THE DATA:
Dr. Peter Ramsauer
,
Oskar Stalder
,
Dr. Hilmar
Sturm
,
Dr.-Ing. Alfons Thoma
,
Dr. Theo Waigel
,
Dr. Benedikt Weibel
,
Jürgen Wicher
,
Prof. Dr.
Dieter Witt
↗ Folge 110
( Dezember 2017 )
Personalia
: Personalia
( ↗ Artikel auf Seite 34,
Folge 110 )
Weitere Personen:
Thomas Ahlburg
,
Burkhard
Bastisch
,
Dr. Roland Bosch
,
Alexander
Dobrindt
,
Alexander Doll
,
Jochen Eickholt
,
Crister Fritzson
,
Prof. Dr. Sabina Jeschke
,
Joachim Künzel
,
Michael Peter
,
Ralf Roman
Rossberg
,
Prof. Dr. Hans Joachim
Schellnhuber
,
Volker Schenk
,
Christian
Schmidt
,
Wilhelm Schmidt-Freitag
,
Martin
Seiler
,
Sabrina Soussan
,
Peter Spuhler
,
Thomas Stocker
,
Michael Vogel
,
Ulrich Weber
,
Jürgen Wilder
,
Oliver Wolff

TO-DO ITEM: Your reply should hold all the entries, each repeated without a single change.

ANSWER TO THE PROBLEM:
Dr. Peter Ramsauer
,
Oskar Stalder
,
Dr. Hilmar
Sturm
,
Dr.-Ing. Alfons Thoma
,
Dr. Theo Waigel
,
Dr. Benedikt Weibel
,
Jürgen Wicher
,
Prof. Dr.
Dieter Witt
↗ Folge 110
( Dezember 2017 )
Personalia
: Personalia
( ↗ Artikel auf Seite 34,
Folge 110 )
Weitere Personen:
Thomas Ahlburg
,
Burkhard
Bastisch
,
Dr. Roland Bosch
,
Alexander
Dobrindt
,
Alexander Doll
,
Jochen Eickholt
,
Crister Fritzson
,
Prof. Dr. Sabina Jeschke
,
Joachim Künzel
,
Michael Peter
,
Ralf Roman
Rossberg
,
Prof. Dr. Hans Joachim
Schellnhuber
,
Volker Schenk
,
Christian
Schmidt
,
Wilhelm Schmidt-Freitag
,
Martin
Seiler
,
Sabrina Soussan
,
Peter Spuhler
,
Thomas Stocker
,
Michael Vogel
,
Ulrich Weber
,
Jürgen Wilder
,
Oliver Wolff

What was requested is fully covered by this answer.